Transcribe literalmente el pasaje del texto sobre la actividad física que comienza con "La Organización Mundial" y continúa hasta "deportivos, deporte, etc.)".

*** TEXTO DE LECTURA ***

La actividad física es cualquier movimiento musculo esquelético del cuerpo que produce gasto energético. Si se realiza de manera planificada, estructurada y repetida se denomina ejercicio físico y si es en un entorno reglamentado y competitivo deporte.

La actividad física es necesaria para conseguir la condición física que nos permite vivir con el mayor grado de autonomía personal posible para afrontar la vida diaria y para ejercer un mayor control sobre nuestra propia salud. La forma física es:

  • La capacidad para transportar el oxígeno de forma eficiente, resistencia cardiorrespiratoria.
  • La capacidad de mantener contracciones musculares repetidas con la mayor frecuencia posible, resistencia muscular.
  • La capacidad para vencer una resistencia, fuerza.
  • La capacidad para movilizar las articulaciones, flexibilidad.
  • La capacidad de realizar un movimiento con la máxima rapidez, velocidad.

La actividad física practicada con regularidad tiene múltiples beneficios para la salud:

  • Mantiene controlado el peso corporal, los niveles de colesterol, tensión arterial y glucosa
  • Aporta equilibrio, movilidad, flexibilidad y fuerza muscular
  • Mejora la ansiedad y depresión
  • Fortalece los huesos y mejora el estado de las articulaciones
  • Facilita las relaciones personales y sociales

La Organización Mundial de la Salud (OMS) recomienda practicar al menos 30 minutos diarios de actividad física moderada en personas adultas y 60 minutos en la infancia y adolescencia, así como reducir los periodos de actividad sedentaria:

En niños y jóvenes

  • Prolongar el tiempo de actividad de 30 a 60 minutos, y dos veces a la semana realizar ejercicios de mayor intensidad (correr, juegos deportivos, deporte, etc.)

*** EXTRACTOS DE DATOS ***

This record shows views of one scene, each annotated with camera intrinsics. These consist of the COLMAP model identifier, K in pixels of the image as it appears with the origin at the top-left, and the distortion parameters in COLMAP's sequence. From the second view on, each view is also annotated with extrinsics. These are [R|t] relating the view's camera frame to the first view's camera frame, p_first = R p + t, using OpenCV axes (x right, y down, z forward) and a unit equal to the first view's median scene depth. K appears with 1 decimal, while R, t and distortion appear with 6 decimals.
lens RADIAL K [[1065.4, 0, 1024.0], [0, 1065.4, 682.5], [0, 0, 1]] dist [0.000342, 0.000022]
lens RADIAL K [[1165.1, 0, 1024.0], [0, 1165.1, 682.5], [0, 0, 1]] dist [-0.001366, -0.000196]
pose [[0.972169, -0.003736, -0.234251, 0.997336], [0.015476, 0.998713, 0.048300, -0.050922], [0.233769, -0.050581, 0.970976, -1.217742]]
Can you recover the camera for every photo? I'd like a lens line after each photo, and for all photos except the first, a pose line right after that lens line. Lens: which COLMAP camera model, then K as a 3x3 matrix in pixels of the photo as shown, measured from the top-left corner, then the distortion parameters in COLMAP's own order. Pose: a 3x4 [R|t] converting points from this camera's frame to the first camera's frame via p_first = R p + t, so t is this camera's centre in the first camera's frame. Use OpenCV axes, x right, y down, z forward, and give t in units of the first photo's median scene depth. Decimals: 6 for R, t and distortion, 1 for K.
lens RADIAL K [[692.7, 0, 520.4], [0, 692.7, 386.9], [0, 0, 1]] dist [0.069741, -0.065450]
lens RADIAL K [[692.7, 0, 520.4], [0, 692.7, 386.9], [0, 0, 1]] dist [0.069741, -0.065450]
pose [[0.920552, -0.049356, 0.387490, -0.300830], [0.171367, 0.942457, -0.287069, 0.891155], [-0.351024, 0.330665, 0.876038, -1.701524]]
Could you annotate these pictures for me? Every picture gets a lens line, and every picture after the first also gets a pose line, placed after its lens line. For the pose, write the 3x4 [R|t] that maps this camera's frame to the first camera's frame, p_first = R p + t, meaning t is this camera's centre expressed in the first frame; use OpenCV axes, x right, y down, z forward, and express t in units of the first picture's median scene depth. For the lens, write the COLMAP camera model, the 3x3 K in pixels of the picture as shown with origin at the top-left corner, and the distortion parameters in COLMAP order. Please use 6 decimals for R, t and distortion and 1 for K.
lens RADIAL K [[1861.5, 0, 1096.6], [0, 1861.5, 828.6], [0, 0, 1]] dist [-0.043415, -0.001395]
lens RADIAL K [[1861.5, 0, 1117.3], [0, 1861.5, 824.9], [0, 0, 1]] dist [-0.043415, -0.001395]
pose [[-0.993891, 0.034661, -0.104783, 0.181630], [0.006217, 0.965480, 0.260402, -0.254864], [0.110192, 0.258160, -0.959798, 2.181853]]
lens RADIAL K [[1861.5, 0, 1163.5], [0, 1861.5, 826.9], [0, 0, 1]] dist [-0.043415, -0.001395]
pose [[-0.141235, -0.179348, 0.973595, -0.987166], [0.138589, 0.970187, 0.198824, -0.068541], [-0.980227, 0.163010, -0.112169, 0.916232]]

***

RESOLUCIÓN DEL PROBLEMA.
La Organización Mundial de la Salud (OMS) recomienda practicar al menos 30 minutos diarios de actividad física moderada en personas adultas y 60 minutos en la infancia y adolescencia, así como reducir los periodos de actividad sedentaria:

En niños y jóvenes

  • Prolongar el tiempo de actividad de 30 a 60 minutos, y dos veces a la semana realizar ejercicios de mayor intensidad (correr, juegos deportivos, deporte, etc.)